The New York Times. November 20, 1863

“Fourscore and seven years ago our Fathers brought forth upon this continent a new nation, conceived in liberty and dedicated to the proposition that all men are created equal…”

[Gettysburg Address]. The New York Times. New York, Friday, November 20, 1863. 8 p.

Transcript:

Fourscore and seven years ago our Fathers brought forth upon this Continent a new nation, conceived in liberty and dedicated to the proposition that all men are created equal. [Applause.] Now we are engaged in a great civil war, testing whether that nation, or any nation so conceived and so dedicated, can long endure. We are met on a great battle-field of that war. We are met to dedicate a portion of it as the final resting-place of those who here gave their lives that that nation might live.
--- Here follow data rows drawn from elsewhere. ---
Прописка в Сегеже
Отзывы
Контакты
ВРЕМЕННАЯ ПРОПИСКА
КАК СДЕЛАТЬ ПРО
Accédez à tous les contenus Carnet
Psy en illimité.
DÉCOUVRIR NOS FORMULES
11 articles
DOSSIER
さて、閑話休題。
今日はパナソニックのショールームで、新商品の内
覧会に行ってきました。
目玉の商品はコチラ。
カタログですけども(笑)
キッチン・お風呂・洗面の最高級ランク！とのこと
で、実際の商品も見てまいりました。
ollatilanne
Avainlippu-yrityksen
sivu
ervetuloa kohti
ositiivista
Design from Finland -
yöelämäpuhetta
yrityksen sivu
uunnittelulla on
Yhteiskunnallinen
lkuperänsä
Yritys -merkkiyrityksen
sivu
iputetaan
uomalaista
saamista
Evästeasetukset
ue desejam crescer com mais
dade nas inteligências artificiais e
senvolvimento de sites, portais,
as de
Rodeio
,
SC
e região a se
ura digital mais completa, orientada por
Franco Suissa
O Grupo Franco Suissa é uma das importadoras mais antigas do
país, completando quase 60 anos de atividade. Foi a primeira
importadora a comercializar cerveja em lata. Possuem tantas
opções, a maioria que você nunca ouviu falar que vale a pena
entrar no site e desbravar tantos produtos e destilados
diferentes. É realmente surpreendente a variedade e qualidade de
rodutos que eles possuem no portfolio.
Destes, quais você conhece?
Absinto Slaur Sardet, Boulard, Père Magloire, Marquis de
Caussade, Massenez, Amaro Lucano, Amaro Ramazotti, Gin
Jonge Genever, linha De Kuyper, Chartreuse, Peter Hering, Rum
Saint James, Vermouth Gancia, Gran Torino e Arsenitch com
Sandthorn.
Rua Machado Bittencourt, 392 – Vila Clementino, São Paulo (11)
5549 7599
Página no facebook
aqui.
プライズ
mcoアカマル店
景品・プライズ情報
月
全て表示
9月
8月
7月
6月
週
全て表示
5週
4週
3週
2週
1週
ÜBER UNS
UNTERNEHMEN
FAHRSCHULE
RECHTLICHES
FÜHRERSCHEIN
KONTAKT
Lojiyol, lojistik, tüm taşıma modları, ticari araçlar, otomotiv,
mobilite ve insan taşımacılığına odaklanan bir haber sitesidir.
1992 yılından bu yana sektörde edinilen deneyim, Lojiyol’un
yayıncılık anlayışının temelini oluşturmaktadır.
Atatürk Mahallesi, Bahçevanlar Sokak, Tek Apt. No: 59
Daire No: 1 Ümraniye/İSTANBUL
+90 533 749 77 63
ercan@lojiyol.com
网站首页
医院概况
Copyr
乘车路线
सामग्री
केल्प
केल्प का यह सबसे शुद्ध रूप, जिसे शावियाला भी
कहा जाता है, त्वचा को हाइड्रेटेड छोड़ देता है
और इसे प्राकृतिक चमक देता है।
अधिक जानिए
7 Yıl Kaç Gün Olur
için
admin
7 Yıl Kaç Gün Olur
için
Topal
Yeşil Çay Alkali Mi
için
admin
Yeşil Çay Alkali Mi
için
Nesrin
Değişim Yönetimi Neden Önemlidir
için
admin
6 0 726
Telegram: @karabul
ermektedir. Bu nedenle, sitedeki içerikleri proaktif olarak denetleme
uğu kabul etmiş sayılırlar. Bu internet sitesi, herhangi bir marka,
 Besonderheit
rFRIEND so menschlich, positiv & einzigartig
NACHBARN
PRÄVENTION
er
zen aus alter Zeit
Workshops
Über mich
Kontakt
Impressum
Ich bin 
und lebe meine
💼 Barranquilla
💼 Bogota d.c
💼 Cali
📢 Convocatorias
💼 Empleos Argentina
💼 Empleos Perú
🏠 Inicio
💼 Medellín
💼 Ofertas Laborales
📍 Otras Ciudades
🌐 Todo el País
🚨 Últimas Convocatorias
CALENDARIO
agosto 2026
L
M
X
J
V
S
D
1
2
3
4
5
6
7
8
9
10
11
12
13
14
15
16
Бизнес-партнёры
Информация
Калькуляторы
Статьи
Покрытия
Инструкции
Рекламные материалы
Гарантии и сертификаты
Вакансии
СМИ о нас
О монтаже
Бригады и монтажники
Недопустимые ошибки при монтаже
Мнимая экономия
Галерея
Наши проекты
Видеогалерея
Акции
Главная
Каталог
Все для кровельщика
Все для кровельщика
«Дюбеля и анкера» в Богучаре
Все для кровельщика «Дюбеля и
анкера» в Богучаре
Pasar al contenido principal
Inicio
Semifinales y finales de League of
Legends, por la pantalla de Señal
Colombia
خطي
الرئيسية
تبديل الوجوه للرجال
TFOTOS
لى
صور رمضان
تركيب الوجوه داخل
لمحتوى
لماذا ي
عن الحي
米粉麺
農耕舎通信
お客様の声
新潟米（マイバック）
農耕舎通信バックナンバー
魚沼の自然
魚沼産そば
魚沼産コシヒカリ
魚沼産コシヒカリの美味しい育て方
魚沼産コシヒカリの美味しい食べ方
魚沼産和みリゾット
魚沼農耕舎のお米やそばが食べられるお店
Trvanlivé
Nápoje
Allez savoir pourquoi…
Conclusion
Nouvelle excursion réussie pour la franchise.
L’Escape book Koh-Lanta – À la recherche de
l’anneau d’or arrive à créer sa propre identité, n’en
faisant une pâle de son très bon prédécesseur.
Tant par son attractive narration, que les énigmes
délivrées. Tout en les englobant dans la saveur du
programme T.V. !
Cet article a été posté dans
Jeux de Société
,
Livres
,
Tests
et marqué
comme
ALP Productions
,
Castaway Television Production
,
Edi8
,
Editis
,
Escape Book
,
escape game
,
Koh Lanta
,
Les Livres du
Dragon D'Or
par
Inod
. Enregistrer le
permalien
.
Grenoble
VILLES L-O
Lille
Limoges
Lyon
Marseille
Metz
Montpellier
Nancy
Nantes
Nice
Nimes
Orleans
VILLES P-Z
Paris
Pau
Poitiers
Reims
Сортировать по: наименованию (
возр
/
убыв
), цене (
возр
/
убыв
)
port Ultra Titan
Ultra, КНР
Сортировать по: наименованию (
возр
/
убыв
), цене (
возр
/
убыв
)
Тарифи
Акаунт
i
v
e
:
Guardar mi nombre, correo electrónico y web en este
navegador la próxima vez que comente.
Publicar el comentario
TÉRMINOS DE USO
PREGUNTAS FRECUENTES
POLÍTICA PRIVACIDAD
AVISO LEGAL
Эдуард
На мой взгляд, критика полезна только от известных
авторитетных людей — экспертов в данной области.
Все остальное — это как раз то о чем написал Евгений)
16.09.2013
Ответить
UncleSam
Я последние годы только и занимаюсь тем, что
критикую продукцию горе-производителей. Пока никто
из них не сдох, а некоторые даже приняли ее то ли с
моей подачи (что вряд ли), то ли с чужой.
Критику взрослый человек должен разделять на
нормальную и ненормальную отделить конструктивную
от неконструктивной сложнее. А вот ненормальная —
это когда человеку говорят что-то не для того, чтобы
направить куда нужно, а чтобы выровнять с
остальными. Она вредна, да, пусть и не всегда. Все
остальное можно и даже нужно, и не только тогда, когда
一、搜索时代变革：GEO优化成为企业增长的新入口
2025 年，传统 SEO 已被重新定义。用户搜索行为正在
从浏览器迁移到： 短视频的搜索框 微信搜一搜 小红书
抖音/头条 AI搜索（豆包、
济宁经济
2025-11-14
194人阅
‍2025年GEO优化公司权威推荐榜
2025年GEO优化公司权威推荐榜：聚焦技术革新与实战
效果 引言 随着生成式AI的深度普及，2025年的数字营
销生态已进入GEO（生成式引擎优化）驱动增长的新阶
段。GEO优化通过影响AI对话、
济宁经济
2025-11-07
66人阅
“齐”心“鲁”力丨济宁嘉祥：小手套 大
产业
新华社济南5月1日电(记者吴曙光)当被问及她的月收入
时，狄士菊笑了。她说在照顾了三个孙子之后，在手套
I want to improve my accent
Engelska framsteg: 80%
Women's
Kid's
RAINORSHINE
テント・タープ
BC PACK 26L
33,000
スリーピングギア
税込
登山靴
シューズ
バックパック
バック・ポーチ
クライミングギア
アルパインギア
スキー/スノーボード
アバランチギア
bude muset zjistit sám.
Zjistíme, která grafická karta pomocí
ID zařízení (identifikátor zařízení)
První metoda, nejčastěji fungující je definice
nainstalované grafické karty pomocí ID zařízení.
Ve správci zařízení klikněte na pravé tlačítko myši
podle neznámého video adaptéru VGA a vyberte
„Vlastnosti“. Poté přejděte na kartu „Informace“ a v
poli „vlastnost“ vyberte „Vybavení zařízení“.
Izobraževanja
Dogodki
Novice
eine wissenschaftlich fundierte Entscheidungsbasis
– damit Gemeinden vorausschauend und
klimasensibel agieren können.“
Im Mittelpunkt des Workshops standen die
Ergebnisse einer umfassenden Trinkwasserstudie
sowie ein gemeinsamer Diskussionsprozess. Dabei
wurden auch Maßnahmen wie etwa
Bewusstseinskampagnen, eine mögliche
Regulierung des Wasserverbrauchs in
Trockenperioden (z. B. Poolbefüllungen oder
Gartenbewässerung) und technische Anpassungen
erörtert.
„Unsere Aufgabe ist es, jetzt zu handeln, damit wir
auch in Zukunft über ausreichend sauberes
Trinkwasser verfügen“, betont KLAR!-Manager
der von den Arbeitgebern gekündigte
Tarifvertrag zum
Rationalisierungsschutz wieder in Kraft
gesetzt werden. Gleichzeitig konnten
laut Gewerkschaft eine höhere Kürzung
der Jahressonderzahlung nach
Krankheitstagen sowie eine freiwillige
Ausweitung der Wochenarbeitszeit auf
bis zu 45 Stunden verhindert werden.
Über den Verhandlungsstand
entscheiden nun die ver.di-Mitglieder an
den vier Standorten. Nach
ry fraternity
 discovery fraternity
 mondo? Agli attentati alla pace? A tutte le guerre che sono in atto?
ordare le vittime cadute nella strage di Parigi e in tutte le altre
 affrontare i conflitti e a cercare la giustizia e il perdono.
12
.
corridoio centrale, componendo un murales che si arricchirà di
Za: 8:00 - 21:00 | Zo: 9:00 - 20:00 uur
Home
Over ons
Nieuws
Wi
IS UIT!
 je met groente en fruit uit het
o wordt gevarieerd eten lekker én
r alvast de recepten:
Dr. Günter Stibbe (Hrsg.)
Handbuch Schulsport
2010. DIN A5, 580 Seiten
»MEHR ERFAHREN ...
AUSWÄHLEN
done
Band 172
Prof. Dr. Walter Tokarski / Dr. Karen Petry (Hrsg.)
It is altogether fitting and proper that we should do this. But in a larger sense we cannot dedicate. We cannot consecrate, we cannot hallow this ground.

Inventory# 21010 $9,500

Historical Background:
This front page report on the November 19 dedication of The Gettysburg Cemetery contains a first day printing of Lincoln’s famous Gettysburg Address.

Lincoln made his speech some four months after the bloody and pivotal battle that turned the tide of the Civil War in favor of the Union. Lincoln’s speech was preceded by an address from Edward Everett, the most famous orator of his day. Everett’s speech took some ninety minutes to deliver, and is largely forgotten; Lincoln’s speech, delivered in only a few minutes, has endured as a supreme distillation of American values, and of the sacrifices necessary for the survival of liberty and freedom.